The company has launched a recruiting campaign in Hong Kong, signaling it plans to move into a market that is quite separate from the mainland, even though both are part of China. The company will face some stiff competition from existing leaders foodpanda and Deliveroo, though it certainly has the resources to become a major new kid on the block in its first small step overseas.


China’s Disappearing Venture Capitalist

This week we shined our spotlight on a phenomenon that illustrates a risk quite unique to doing business in China, namely the case of the disappearing executive. Our case involved the famous venture capitalist Bao Fan, who mysteriously went incommunicado recently, sparking a massive selloff for shares of his Hong Kong-listed company, China Renaissance Holdings.

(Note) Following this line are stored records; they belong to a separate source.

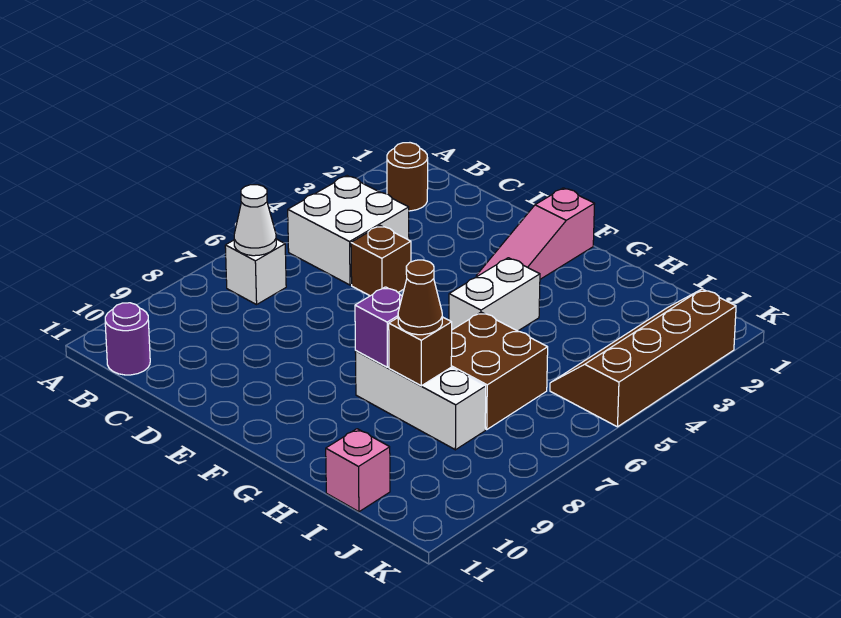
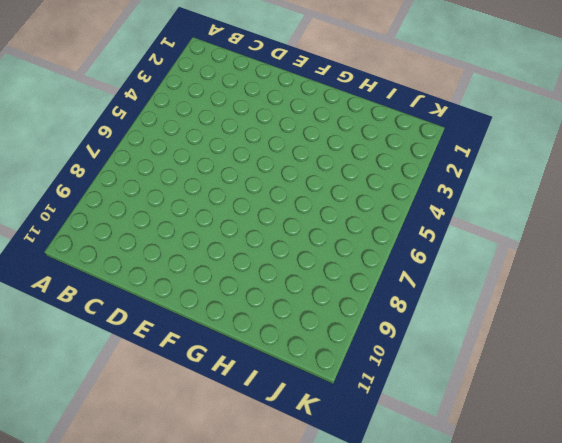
none -> brown 1x1 round brick [387,143,428,211]
none -> white 2x2 brick [288,176,409,285]
none -> white 1x1 brick [225,239,286,305]

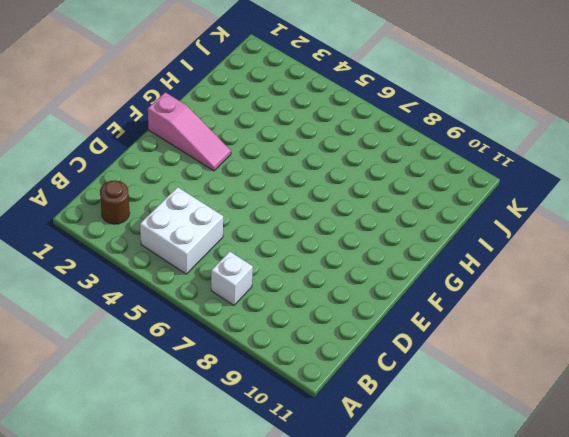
none -> purple 1x1 round brick [105,303,150,375]
none -> brown 1x1 brick [351,226,411,296]
none -> white 1x2 brick [449,258,540,331]

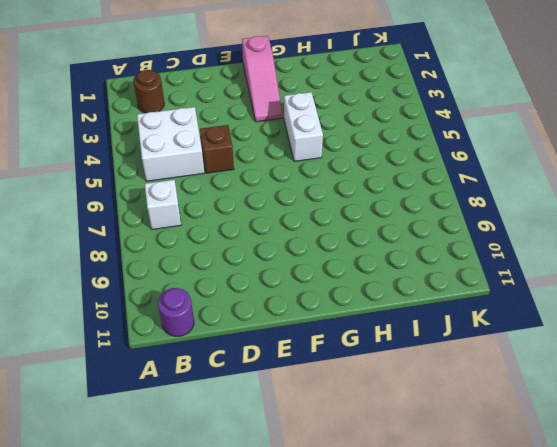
none -> white 1x3 brick [355,351,486,450]
none -> brown 2x2 brick [451,312,548,429]
none -> pink 1x1 brick [326,429,390,512]

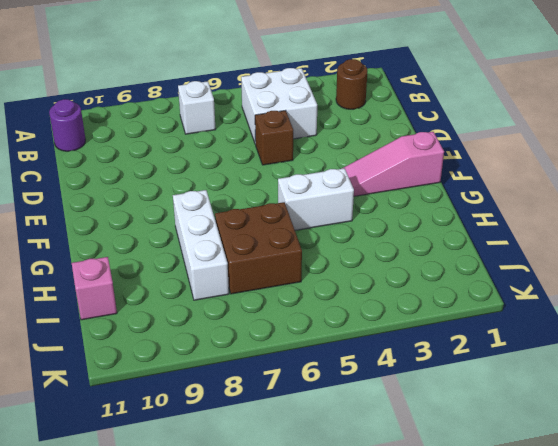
none -> brown 2x4 slope [550,289,736,427]
none -> white 1x1 cone [234,185,276,256]
none -> purple 1x1 brick [355,287,402,367]

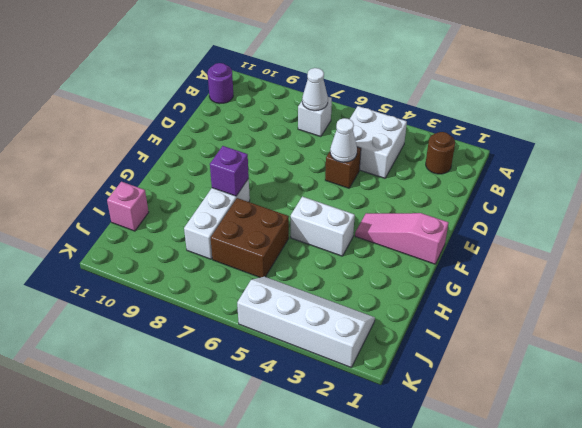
white 1x1 cone [330,118,357,162] -> none
white 2x4 slope [237,277,375,367] -> brown 2x4 slope [550,289,736,427]
none -> brown 1x1 brick [389,317,452,386]
none -> brown 1x1 cone [398,260,442,335]

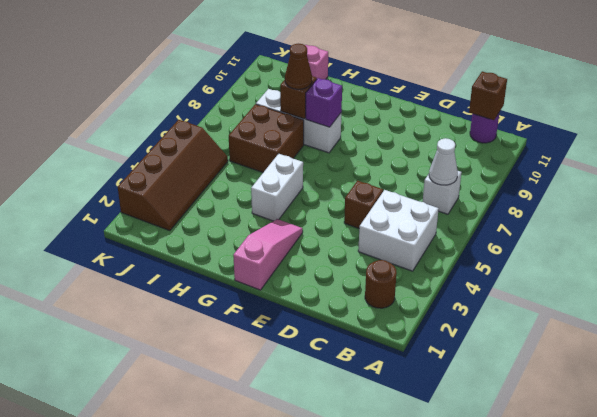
brown 1x1 brick [469,71,507,120] -> none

The case looks strikingly similar to the disappearance of Guo Guanchang, another famous financier, several years ago. Guo went similarly missing for a period in 2015, only to resurface at the annual meeting of his company, Fosun. Insiders later said his disappearance was tied to a corruption probe of a former Shanghai deputy mayor, and Bao’s case may be similar.
Saudi Arabia Discovers Chinese Gaming

In the less mysterious realm of e-sports, we also turned our spotlight on the country’s leading player, VSPO, which has just raised a fresh $265 million from a single investor. The funding is coming from an unlikely place, namely Saudi Arabia’s sovereign wealth fund, reflecting a recent trend for Middle Eastern money to invest in China’s non-energy sectors.

This particular investment might also have a personal element, since Saudi leader Crown Prince Mohammed bin Salman is also reportedly an avid gamer. The investment is part of Saudi Arabia’s attempts to diversify beyond its dependence on oil, and the country has previously said it hopes it can become a global gaming capital.